Analogy: Resolvable is like getting a gift voucher (Resolvable) for a specific item (T). You have the voucher now, but you need to go redeem it (.resolve()) later, possibly providing extra information (context), to get the actual item.

Where Does Lazy !define Fit?

Before reaching for !deferred or Resolvable, consider whether lazy !define solves your problem. When you write !define x: !MyType { ... }, the object is constructed automatically on first access to ${x}. This covers the common case where you need to build a Python object from YAML but its fields depend on other !defined variables:

!define data: !DataLoader { path: ${data_path} }
!define model: !Predictor { data: ${data} }
result: ${model.predict()}

No manual .construct() call, no !noconstruct, no & anchor juggling. If all the information you need is available at composition time (from !define, !set_default, environment variables, etc.), lazy !define is the right tool.

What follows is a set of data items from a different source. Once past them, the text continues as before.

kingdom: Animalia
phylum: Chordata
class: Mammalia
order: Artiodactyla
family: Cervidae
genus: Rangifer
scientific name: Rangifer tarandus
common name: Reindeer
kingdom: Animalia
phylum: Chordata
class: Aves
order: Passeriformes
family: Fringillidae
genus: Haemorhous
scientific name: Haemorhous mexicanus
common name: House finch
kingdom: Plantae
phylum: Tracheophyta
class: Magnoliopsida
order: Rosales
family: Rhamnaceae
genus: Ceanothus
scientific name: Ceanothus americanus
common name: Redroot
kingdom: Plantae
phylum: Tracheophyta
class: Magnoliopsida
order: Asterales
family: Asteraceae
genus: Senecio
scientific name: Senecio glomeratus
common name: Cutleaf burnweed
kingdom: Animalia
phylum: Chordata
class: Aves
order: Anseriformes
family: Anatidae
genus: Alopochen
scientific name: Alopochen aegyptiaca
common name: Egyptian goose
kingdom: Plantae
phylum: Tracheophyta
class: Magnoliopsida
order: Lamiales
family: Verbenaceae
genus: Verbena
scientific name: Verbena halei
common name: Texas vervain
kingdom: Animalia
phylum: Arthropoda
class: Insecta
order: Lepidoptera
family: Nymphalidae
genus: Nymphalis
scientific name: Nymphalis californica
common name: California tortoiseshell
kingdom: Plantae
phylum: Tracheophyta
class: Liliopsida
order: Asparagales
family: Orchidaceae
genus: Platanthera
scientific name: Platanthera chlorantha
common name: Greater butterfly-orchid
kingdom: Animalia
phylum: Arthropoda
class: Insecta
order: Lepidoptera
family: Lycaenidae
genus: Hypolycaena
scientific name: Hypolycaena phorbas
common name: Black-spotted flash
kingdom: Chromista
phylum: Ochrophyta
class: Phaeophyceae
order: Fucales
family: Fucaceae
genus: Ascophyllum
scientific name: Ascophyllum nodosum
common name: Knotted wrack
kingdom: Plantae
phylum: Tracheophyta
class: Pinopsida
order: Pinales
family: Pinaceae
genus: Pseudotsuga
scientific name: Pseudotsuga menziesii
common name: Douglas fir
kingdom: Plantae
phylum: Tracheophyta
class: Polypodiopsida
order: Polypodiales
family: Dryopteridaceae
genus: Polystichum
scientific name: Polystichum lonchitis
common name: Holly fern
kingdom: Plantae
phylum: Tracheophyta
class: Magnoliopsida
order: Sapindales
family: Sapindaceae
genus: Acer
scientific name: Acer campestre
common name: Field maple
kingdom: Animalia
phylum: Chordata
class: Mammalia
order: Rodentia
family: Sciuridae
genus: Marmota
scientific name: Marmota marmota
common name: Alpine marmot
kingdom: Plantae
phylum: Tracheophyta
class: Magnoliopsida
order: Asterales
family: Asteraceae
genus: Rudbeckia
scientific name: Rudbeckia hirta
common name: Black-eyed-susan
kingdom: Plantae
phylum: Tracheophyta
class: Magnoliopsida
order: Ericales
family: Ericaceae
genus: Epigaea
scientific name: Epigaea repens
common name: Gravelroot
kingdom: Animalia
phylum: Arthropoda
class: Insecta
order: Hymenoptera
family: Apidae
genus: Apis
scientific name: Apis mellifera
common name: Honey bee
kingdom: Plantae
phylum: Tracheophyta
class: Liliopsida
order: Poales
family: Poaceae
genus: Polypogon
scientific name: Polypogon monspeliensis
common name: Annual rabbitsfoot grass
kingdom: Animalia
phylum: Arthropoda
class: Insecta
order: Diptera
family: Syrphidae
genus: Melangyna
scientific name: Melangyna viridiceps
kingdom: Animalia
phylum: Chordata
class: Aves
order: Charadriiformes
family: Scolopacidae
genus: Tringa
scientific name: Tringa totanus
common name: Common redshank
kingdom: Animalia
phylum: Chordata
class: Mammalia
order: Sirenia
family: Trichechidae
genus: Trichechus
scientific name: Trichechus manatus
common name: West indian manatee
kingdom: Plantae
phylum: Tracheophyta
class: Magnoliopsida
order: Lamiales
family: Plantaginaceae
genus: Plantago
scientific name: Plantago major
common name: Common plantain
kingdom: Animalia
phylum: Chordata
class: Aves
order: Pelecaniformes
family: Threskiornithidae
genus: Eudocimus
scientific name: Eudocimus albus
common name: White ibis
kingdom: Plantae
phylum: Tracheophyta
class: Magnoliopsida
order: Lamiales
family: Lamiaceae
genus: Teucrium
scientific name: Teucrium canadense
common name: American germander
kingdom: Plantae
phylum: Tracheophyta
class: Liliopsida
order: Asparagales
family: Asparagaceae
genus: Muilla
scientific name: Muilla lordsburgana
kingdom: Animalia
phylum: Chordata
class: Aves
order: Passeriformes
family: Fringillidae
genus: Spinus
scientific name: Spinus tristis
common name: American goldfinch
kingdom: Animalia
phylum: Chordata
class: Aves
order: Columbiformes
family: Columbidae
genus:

You still need !deferred when:

  • The context is only available at runtime (e.g. secrets fetched after load, user input, runtime IDs).
  • You want to re-construct the same node multiple times with different contexts.
  • You need explicit control over when construction happens relative to other application logic.

Comparison Summary

Feature Lazy !define DeferredNode (!deferred) Resolvable[T]
What's Delayed Object construction in !define Entire Node Branch Construction Single Field Value Processing
Stage During composition, on first access During initial load/loads After initial load, before final use
Trigger Automatic (first ${x} access) Manual .construct(context=...) Manual .resolve(context=...)
Context Full composition context Captured snapshot + runtime context YAML Node, Expected Type T, Ctor Ref
Granularity Single variable binding Whole Node Tree Branch Single Field/Value
Primary Use Object pipelines, forward refs Late Context, Resource Init, Order CLI Post-Processing, Field Finalization

Use lazy !define for composition-time object pipelines. Use DeferredNode when you need runtime context. Use Resolvable when a single field needs post-load finalization.